Al processo, svolto davanti alla corte d'assise di Caltanissetta, sono imputati i boss Salvino Madonia, Renzino Tinnirello, Cosimo Lo Nigro, Giorgio Pizzo, Vittorio Tutino.
Santino Di Matteo ha pagato cara la scelta di raccontare i segreti di Cosa nostra: l'ex boss Giovanni Brusca ordinò il sequestro del figlio, il piccolo Giuseppe che venne poi strangolato e sciolto nell'acido dopo due anni di prigionia.    

Il collaboratore ha raccontato di avere saputo solo in un secondo momento che l'esplosivo, fattogli avere da Brusca, sarebbe stato usato per uccidere Falcone. Di Matteo ha anche ricordato di avere portato il tritolo a Capaci, sul luogo dell'attentato, per provare i tempi dell'esplosione rispetto al passaggio delle auto sull'autostrada.

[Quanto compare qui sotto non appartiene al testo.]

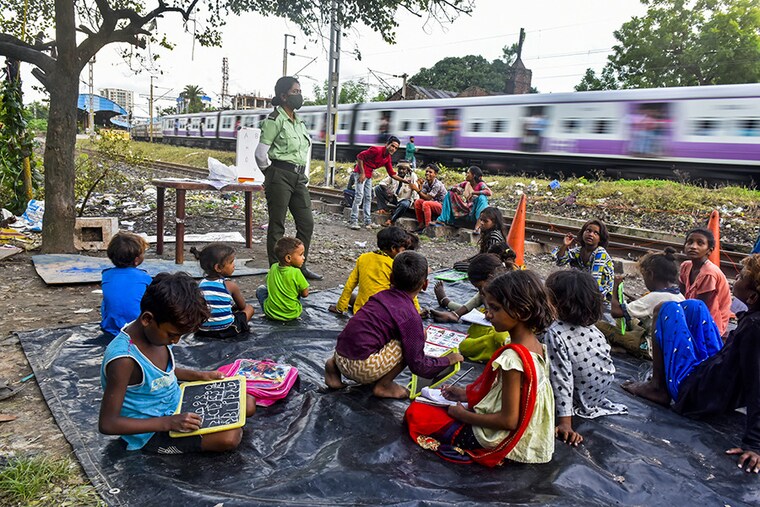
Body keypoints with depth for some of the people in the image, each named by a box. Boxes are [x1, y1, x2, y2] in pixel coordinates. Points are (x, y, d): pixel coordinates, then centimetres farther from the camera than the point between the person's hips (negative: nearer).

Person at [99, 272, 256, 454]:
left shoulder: (156, 332, -6)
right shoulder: (124, 358, -30)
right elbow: (107, 423, -26)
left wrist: (198, 375, 3)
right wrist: (168, 422, -31)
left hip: (177, 405, 8)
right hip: (152, 432, -8)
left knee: (248, 404, 0)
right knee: (230, 436, -27)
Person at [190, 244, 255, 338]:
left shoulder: (201, 284, 3)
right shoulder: (230, 285, -9)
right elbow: (242, 306, 6)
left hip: (202, 330, 5)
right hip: (226, 330, -5)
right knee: (249, 308, 16)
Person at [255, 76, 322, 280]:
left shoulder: (299, 121, 14)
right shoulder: (275, 120, -9)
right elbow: (260, 154, -11)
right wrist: (272, 176, 0)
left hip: (298, 178, 8)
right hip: (280, 177, -8)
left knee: (307, 222, 8)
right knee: (277, 226, 0)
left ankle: (300, 266, 21)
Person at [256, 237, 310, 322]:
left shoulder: (273, 267, -4)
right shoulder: (296, 272, -18)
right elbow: (305, 294, -8)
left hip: (271, 313, 2)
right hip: (292, 315, -2)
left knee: (260, 289, 25)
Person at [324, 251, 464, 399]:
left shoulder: (382, 295, 10)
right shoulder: (410, 315, -10)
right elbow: (418, 365, -7)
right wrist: (447, 360, 10)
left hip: (340, 356, 8)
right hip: (363, 369, -8)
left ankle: (334, 365, 18)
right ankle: (383, 386, 4)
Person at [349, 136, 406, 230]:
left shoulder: (388, 158, 6)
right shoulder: (376, 150, -19)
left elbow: (392, 174, 10)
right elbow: (359, 157, -19)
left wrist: (405, 181, 0)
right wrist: (362, 173, -20)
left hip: (369, 176, 9)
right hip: (360, 173, -9)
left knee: (368, 198, 10)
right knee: (359, 196, -13)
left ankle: (368, 222, 15)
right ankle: (354, 222, -11)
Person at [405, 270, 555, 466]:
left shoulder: (512, 357, -30)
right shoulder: (537, 346, -2)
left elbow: (509, 420, -27)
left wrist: (463, 414, -14)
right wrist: (467, 394, 9)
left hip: (498, 440, -9)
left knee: (415, 412, 0)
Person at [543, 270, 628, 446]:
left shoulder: (554, 334, -29)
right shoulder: (593, 329, -7)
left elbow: (562, 378, -30)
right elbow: (609, 361, 6)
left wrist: (565, 422, -28)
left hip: (579, 401, -6)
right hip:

A far conoscere Bellini - secondo i pm, protagonista di una trattativa parallela a quella portata avanti da pezzi dello Stato con i clan - sarebbe stato Nino Gioè, boss stragista poi morto suicida. Di Matteo ha confermato che Bellini si era offerto di adoperarsi per ottenere attenuazioni del 41 bis per alcuni boss. In cambio, la mafia avrebbe dovuto far ritrovare alcune opere d'arte rubate. Il collaboratore ha anche rivelato che non tutta Cosa nostra sosteneva il progetto stragista di Riina e che alcuni capimafia si mostrarono preoccupati per le possibili reazioni dello Stato.